### [EXTRACTED TEXT]
+-------+

Samuel Maxwell (born 17 October 1988) is an English professional boxer who has held the British and Commonwealth light-welterweight titles since August 2021. As an amateur he won a bronze medal at the 2014 Commonwealth Games.

Amateur career
Maxwell started boxing aged 11 at the local Higher Side gym, and went on to join the Solly amateur gym in Liverpool going on to win the ABA Championships. He represented Great Britain from 2012 to 2016 and competed for the British Lionhearts squad at the 2015 World Series of Boxing competition (WSB). He boxed Vasyl Lomachenko twice during the WSB. His wins included Morocco, Algeria, Germany, Kazakhstan and China. He won a bronze at the 2014 Commonwealth Games and finished his amateur career in 2016.

Professional career
Maxwell made his professional debut on 7 October 2016, scoring a four-round points decision (PTS) victory over Ibrar Riyaz at the Greenbanks Sports Academy in Liverpool.

+-------+

### [GOAL OF THE EXERCISE]
Retype word for word the part of the Samuel Maxwell text that opens with the words containing "Professional career" and closes with "Academy in Liverpool.".

### [DATASET SECTION]
+-------+

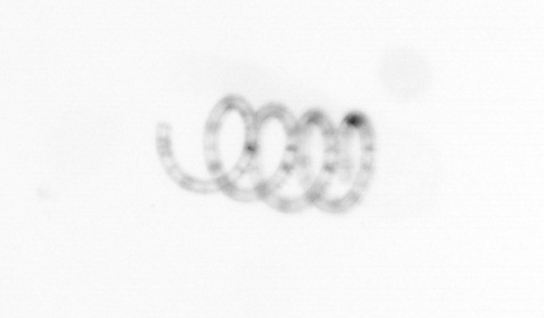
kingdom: Chromista
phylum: Ochrophyta
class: Bacillariophyceae
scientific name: Bacillariophyceae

+-------+

### [EXPECTED OUTPUT]
Professional career
Maxwell made his professional debut on 7 October 2016, scoring a four-round points decision (PTS) victory over Ibrar Riyaz at the Greenbanks Sports Academy in Liverpool.